Boston University graduates, coveted for years by employers around the world, have become even more desirable.

Times Higher Education (THE) says the employability of BU alumni ranks 6th internationally and 5th in the United States, up from 11th internationally and 7th nationally in 2016. In breaking the top 10 globally, the University joins Harvard (2nd), Columbia (3rd), MIT (4th), Stanford (7th), Yale (10th), and the list-topping California Institute of Technology.

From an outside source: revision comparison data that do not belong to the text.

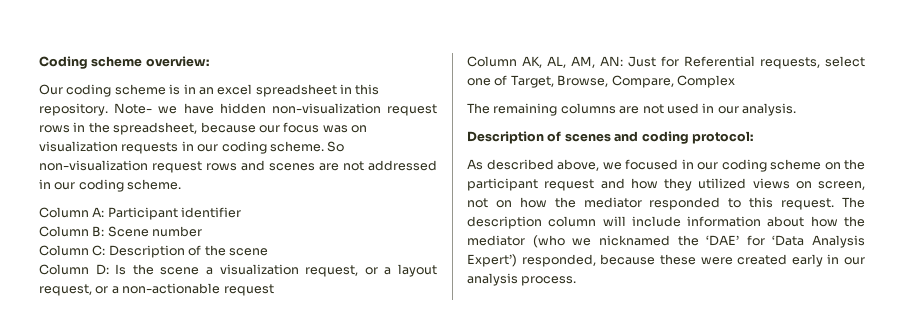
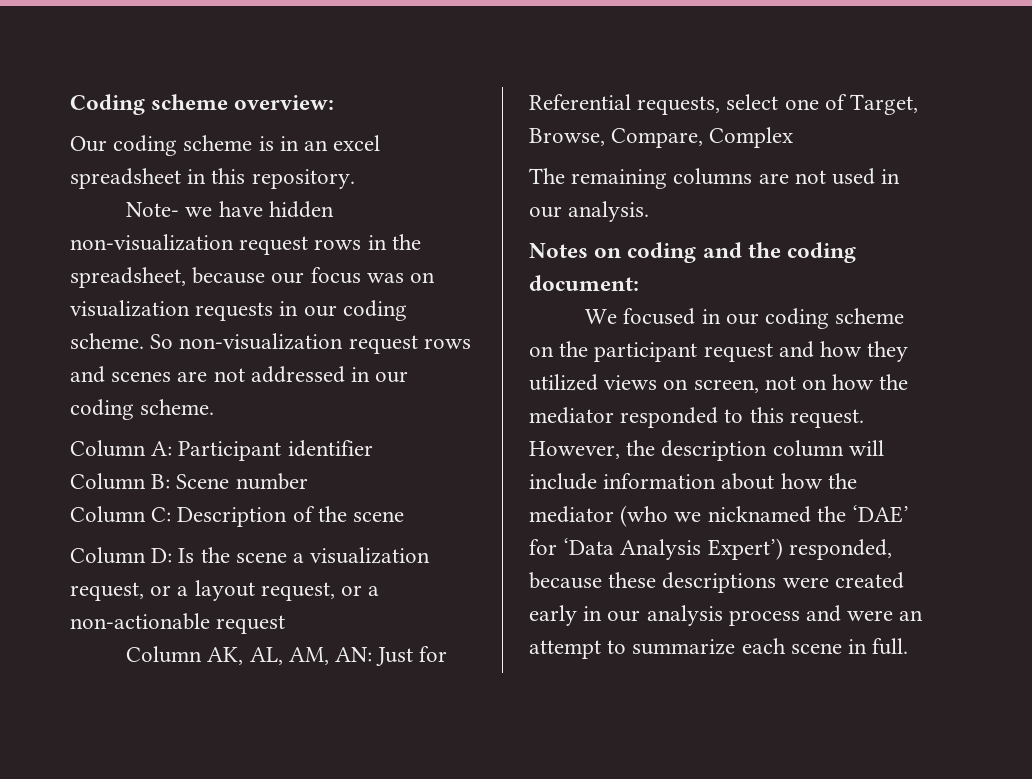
(108, 109) none -> (355, 179) //
[467,131,753,144] [467,159,622,171] Description of scenes and coding protocol: // As described above, we -> [529,242,857,263] [529,275,639,291] [585,309,618,324] Notes on coding and the coding document: // We
[842,197,865,208] The -> [529,440,656,459] However, the
(696, 259) none -> [662,572,777,593] descriptions
[521,276,577,286] process. -> [728,605,924,626] [529,638,909,659] process and were an attempt to summarize each scene in full.

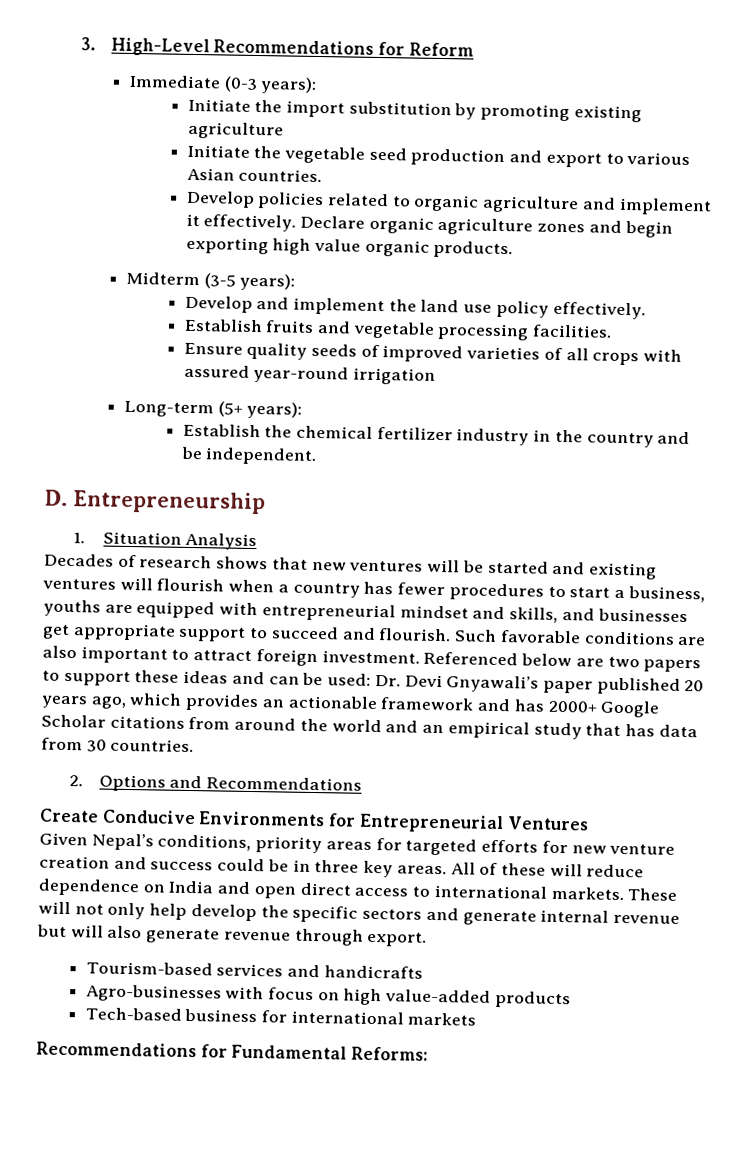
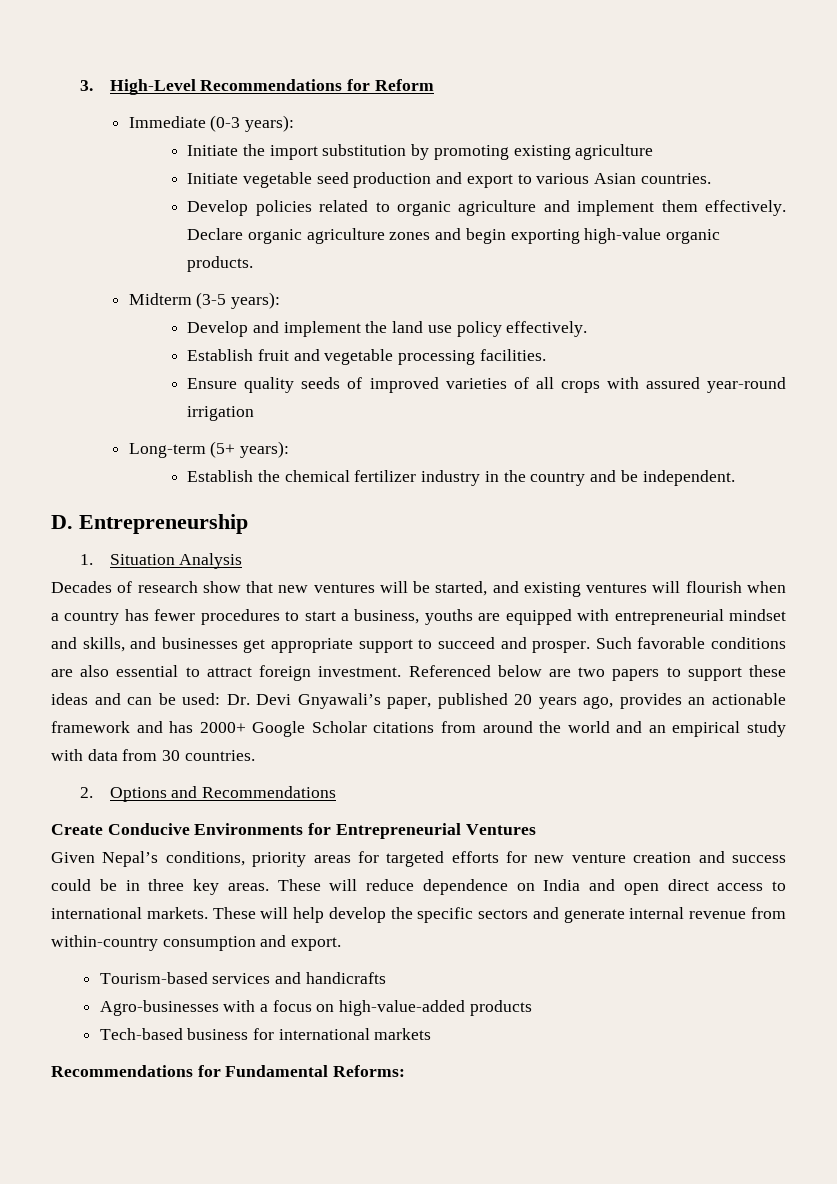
[253,145,282,159] the -> (239, 178) none
[185,213,200,227] it -> [661,200,698,212] them
[272,238,362,255] high value -> [584,228,662,244] high-value
[265,320,315,333] fruits -> [257,349,289,361] fruit
[216,556,269,570] shows -> [202,581,241,593] show
[487,560,549,574] started -> [435,581,488,596] started,
[378,628,452,642] flourish. -> [532,641,591,653] prosper.
[80,646,168,664] important -> [116,665,179,677] essential
[542,680,593,694] paper -> [387,697,432,709] paper,
[129,693,183,706] which -> (614, 702) none
[585,723,655,737] that has -> [51,749,83,761] with
[450,862,546,876] All of these -> [277,879,321,891] These
[74,902,146,920] not only -> (289, 913) none
[37,924,364,946] but will also generate revenue through -> [751,907,786,919] [51,935,287,951] from within-country consumption and
(265, 993) none -> [259,1004,268,1012] a
[343,988,492,1006] high value-added -> [339,1000,466,1016] high-value-added

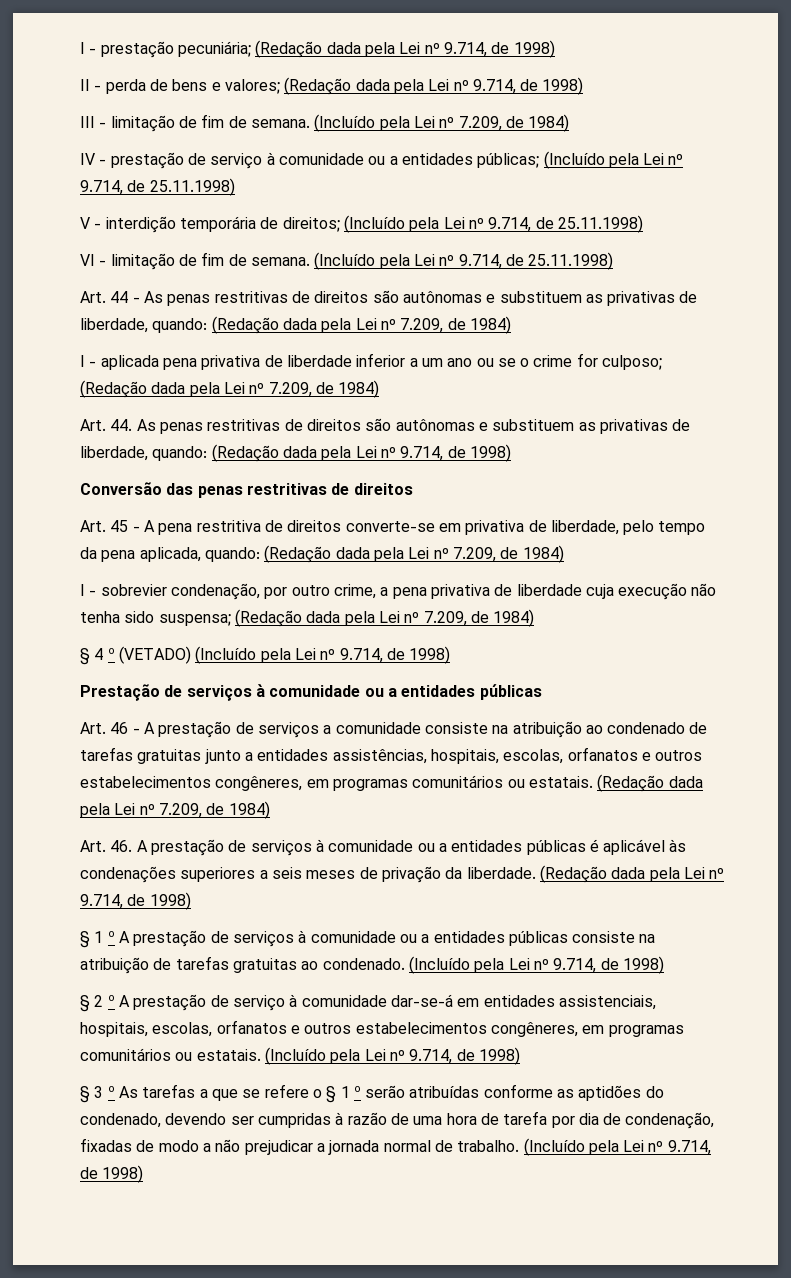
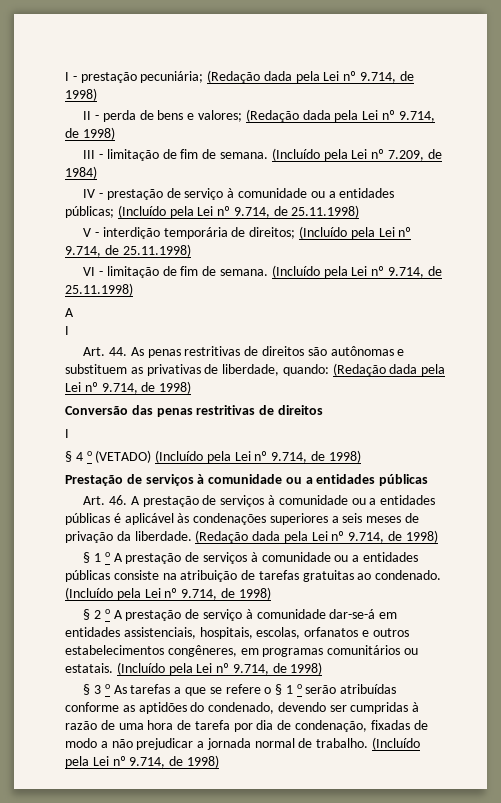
[80,290,698,306] [80,316,511,334] [80,353,663,370] [80,380,380,398] Art. 44 - As penas restritivas de direitos são autônomas e substituem as privativas de liberdade, quando: (Redação dada pela Lei nº 7.209, de 1984) // I - aplicada pena privativa de liberdade inferior a um ano ou se o crime for culposo; (Redação dada pela Lei nº 7.209, de 1984) -> [65,308,74,317] [65,326,69,335] A // I
[80,520,706,535] [80,545,564,563] [80,583,717,600] [80,609,535,627] Art. 45 - A pena restritiva de direitos converte-se em privativa de liberdade, pelo tempo da pena aplicada, quando: (Redação dada pela Lei nº 7.209, de 1984) // I - sobrevier condenação, por outro crime, a pena privativa de liberdade cuja execução não tenha sido suspensa; (Redação dada pela Lei nº 7.209, de 1984) -> [65,429,69,438] I
[80,721,708,738] [80,747,703,764] [80,774,703,792] [80,801,270,819] // Art. 46 - A prestação de serviços a comunidade consiste na atribuição ao condenado de tarefas gratuitas junto a entidades assistências, hospitais, escolas, orfanatos e outros estabelecimentos congêneres, em programas comunitários ou estatais. (Redação dada pela Lei nº 7.209, de 1984) -> (429, 480) none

Robert A. Brown, president of BU, says the University’s new status is not an accident of fate. “The University has invested years of effort and millions of dollars identifying and embedding in our programs the critical skills needed to build the businesses of the future,” Brown says. “A deliberate focus on interdisciplinary research and education for our students, and the recruitment of the most ambitious students and promising faculty from around the world, have built a University that delivers, in turn, the most promising employees for companies around the world.”

He suggests that the inclusion of three local schools—BU, Harvard, and MIT—in the top 10 list could encourage Amazon to look more closely at Boston as the company considers locations for its planned second headquarters.

Artists rendering of City of Boston for the Amazon HQ Bid

Boston submitted this artist’s rendition of what an Amazon headquarters at the defunct Suffolk Downs racetrack might look like. Image courtesy of the city of Boston

Brown says the skill sets that BU graduates gain from their rigorous academic experience line up nicely with the criteria employers cited to THE when choosing universities from which to recruit. Those include professional competency, communications skills, critical thinking, collaboration, creativity, social and cultural awareness, and leadership. Other much-cited employer requirements of the graduates were “expertise in one field of competence” and “digital competency,” as well as the “quality of research facilities” of the university.

A potential employee’s alma mater matters with companies seeking reliable measures of quality, says THE data editor Simon Baker.

BU was one of 35 US universities cracking the global list, which includes 150 universities from 33 nations.

THE compiles its list with a two-step process designed by the French consulting firm Emerging. First, it surveys management-level recruiters in various countries. Each respondent is given a list of universities locally, is invited to add additional ones, and is then asked to rank up to 15 schools in order of the employability of their graduates. (Recruiters who’ve conducted global talent searches are also asked to select the best universities worldwide.)

The second step involves a survey of 3,000-plus directors of international companies, who are asked to winnow the first list down to 10 local and global schools or add universities of their own choosing. Both steps include respondents from 20 nations, including Brazil, Canada, China, Germany, India, Japan, Russia, South Korea, Switzerland, the United Arab Emirates, the United Kingdom, and the United States.

Times Higher Education chart showing the most important traits businesses seek in choosing universities whose graduates they’d like to employ.

The chart above shows the most important traits businesses seek in choosing universities whose graduates they’d like to employ. Chart courtesy of Times Higher Education, the Global University Employability Ranking 2017

“There is a clear view worldwide that US universities are leading the way in addressing the digital skills revolution,” THE’s editors write in their report on the rankings.

Jean Morrison, University provost, says she is gratified that BU continues to make progress in the THE global ranking. “We are extremely pleased to see confirmation of the strengths of our graduates as rising professionals,” she says. “It is a tribute to the work ethic and adaptability of these talented students and to the acuity of our faculty in helping them develop skills that are relevant to the evolving needs of the 21st-century marketplace.”

The employability rankings follow BU’s step-up this fall in the closely watched US News & World Report rankings, which graded BU 37th among top US universities. That was BU’s best showing in those ratings and two notches above last year’s ranking.